Your task is to copy the lines of the data below from the line holding "Mayhem | | | | | |" through the line holding "English | The", inclusive, exactly and with nothing added.

Collected data:
--- START ---
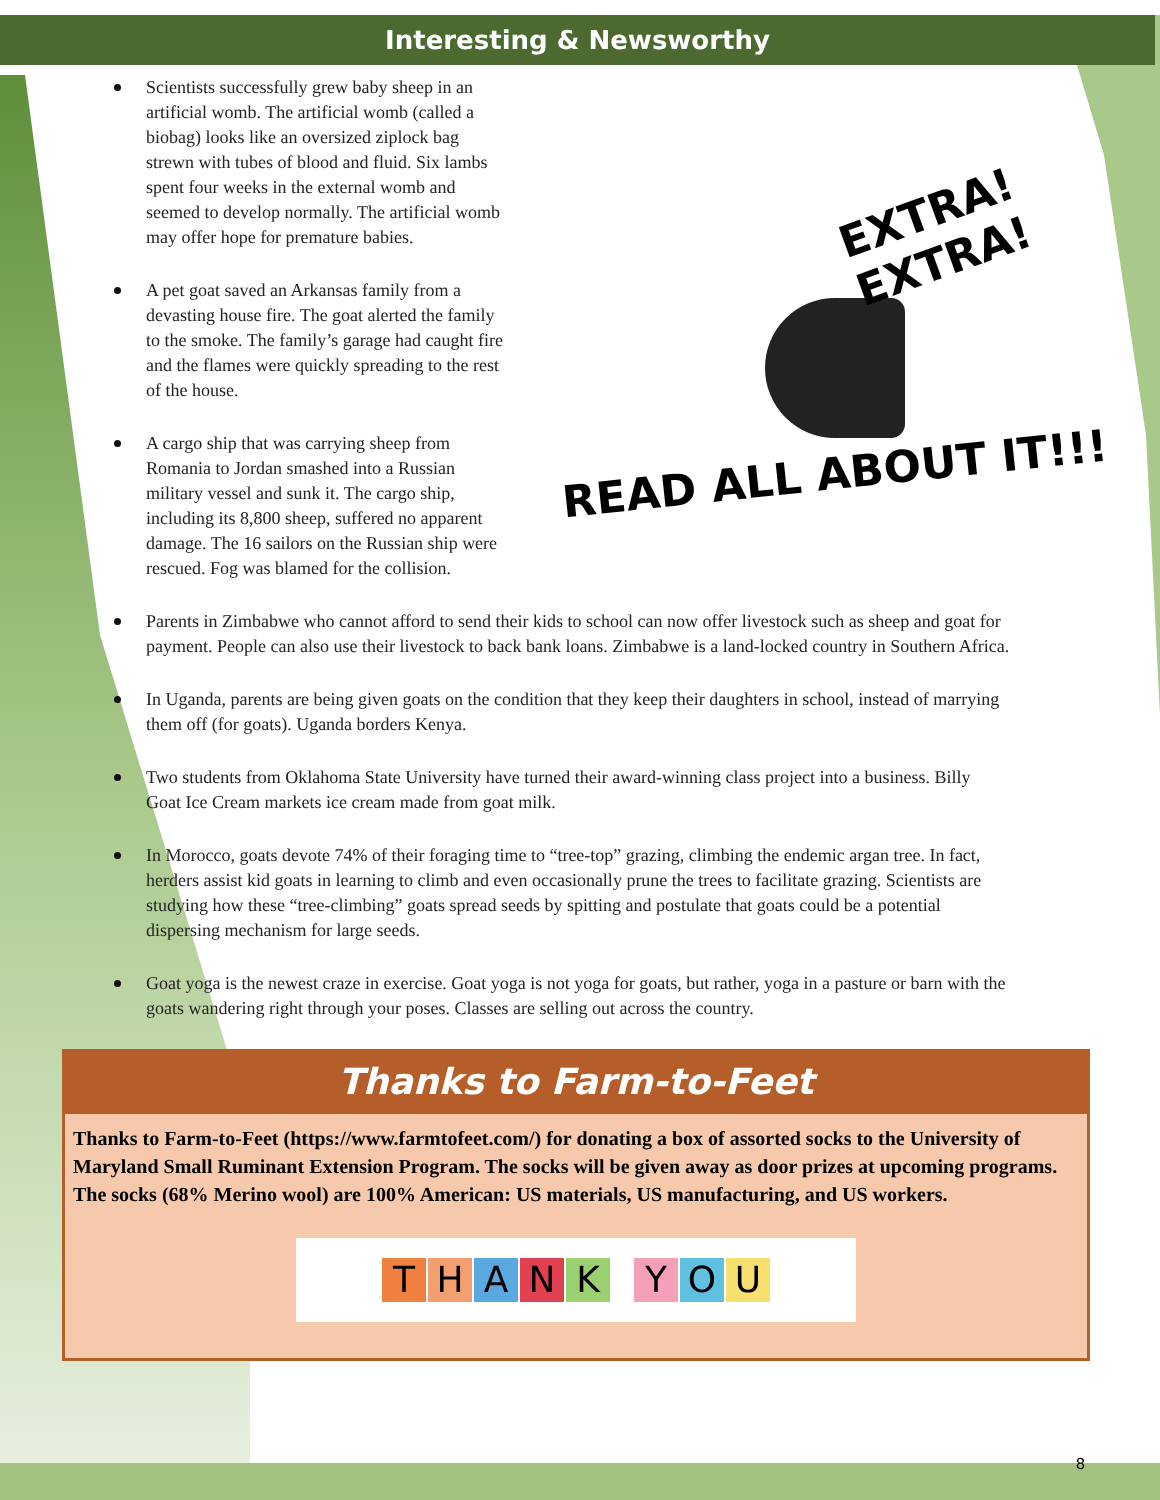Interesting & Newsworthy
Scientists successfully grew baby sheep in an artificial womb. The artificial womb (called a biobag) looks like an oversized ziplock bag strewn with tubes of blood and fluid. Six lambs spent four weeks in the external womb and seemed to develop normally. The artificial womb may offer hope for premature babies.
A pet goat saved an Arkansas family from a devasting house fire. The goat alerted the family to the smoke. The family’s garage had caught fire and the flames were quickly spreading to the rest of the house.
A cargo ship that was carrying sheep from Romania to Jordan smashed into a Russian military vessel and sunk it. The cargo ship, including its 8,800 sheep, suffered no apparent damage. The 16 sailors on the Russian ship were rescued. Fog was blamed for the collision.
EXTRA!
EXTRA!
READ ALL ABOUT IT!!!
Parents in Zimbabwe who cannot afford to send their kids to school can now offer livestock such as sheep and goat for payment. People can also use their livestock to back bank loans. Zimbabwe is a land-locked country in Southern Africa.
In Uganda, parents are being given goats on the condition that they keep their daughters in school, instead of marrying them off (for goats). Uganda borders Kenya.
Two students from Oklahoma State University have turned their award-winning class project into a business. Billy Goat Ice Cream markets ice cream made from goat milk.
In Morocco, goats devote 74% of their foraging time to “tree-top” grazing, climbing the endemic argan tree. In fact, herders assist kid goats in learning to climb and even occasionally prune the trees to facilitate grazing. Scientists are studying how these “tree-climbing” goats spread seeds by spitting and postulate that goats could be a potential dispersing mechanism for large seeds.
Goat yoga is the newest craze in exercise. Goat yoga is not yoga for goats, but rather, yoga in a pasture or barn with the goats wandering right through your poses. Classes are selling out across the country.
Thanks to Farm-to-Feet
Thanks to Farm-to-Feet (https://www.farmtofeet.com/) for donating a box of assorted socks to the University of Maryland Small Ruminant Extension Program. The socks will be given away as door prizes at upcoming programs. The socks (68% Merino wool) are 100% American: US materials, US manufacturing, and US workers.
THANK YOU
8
--- END ---
--- START ---
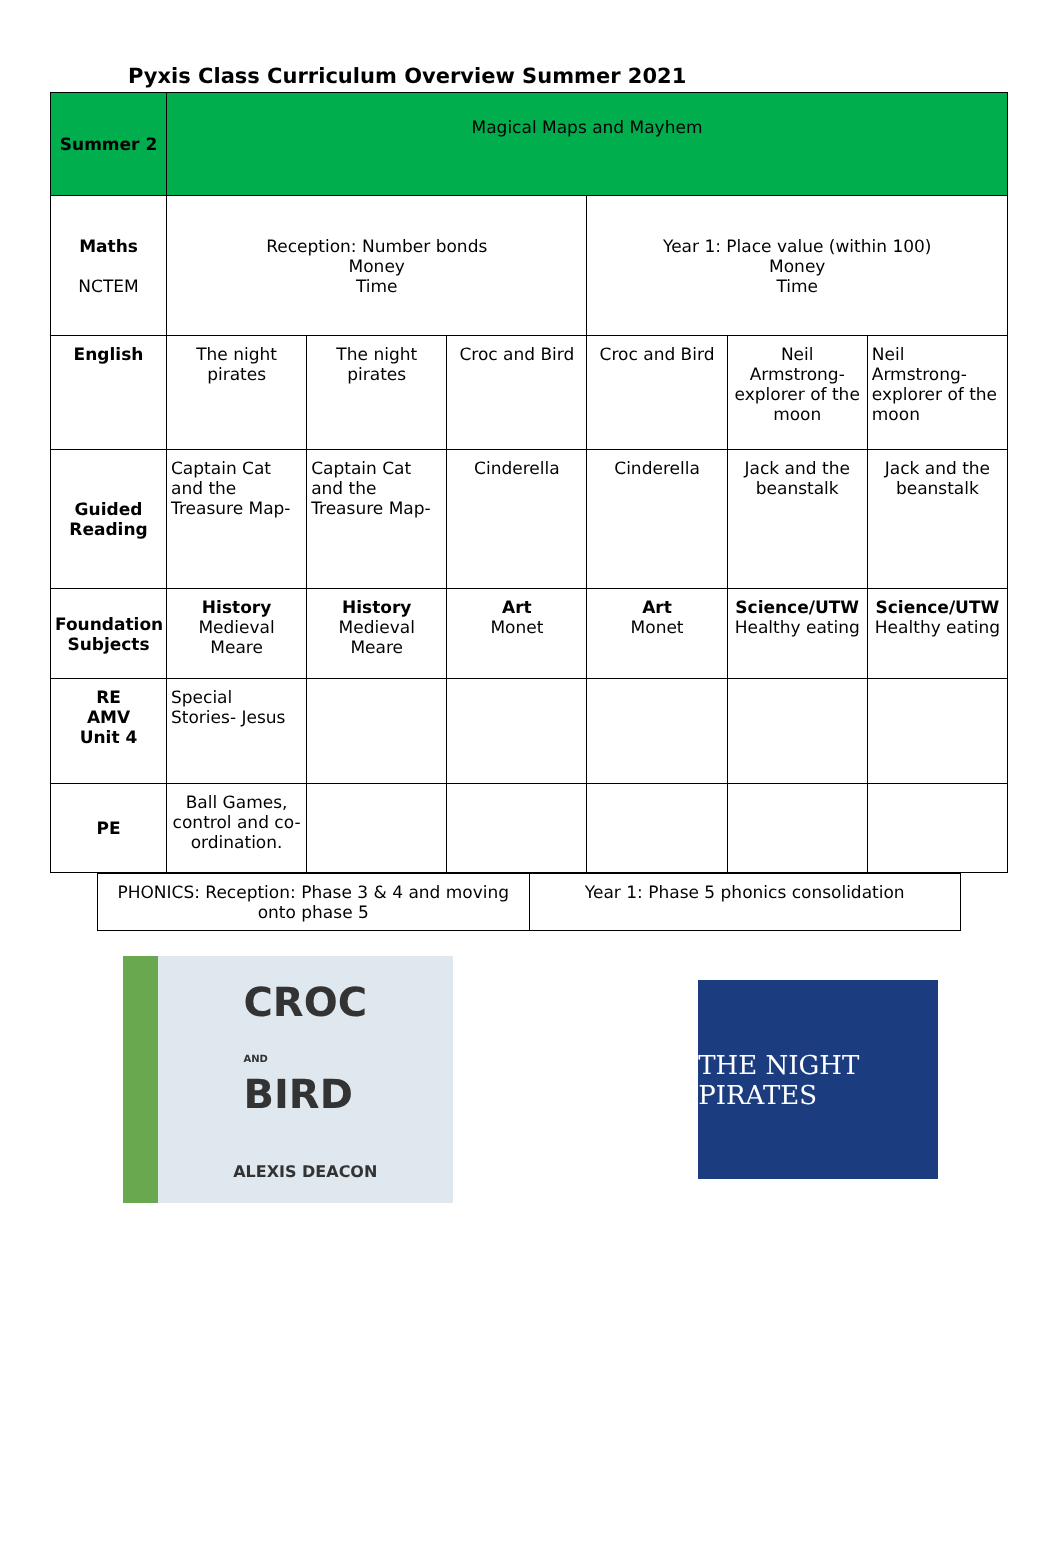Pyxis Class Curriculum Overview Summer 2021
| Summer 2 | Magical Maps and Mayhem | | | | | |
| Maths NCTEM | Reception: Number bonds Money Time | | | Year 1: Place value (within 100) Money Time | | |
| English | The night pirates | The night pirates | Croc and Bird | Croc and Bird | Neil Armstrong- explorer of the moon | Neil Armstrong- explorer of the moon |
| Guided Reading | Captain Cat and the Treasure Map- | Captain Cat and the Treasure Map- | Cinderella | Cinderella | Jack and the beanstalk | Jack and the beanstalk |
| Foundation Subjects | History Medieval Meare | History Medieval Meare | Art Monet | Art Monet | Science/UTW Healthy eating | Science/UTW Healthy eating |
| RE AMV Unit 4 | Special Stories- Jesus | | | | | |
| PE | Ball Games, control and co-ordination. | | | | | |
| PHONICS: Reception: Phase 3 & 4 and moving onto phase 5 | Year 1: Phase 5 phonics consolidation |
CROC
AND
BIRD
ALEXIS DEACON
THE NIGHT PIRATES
--- END ---
--- START ---
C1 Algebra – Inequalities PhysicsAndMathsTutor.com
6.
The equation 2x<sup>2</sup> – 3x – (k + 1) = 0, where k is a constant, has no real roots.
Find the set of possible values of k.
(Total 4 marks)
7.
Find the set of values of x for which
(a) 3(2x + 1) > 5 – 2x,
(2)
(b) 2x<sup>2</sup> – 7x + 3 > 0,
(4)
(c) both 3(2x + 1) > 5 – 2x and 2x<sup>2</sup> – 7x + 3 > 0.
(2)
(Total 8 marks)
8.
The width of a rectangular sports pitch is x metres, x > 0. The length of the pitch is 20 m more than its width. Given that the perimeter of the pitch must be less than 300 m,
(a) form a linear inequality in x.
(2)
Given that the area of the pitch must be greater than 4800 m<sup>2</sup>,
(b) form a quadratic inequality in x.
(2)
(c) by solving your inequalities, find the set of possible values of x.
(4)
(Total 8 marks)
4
--- END ---
TASK RESPONSE:
| Summer 2 | Magical Maps and Mayhem | | | | | |
| Maths NCTEM | Reception: Number bonds Money Time | | | Year 1: Place value (within 100) Money Time | | |
| English | The night pirates | The night pirates | Croc and Bird | Croc and Bird | Neil Armstrong- explorer of the moon | Neil Armstrong- explorer of the moon |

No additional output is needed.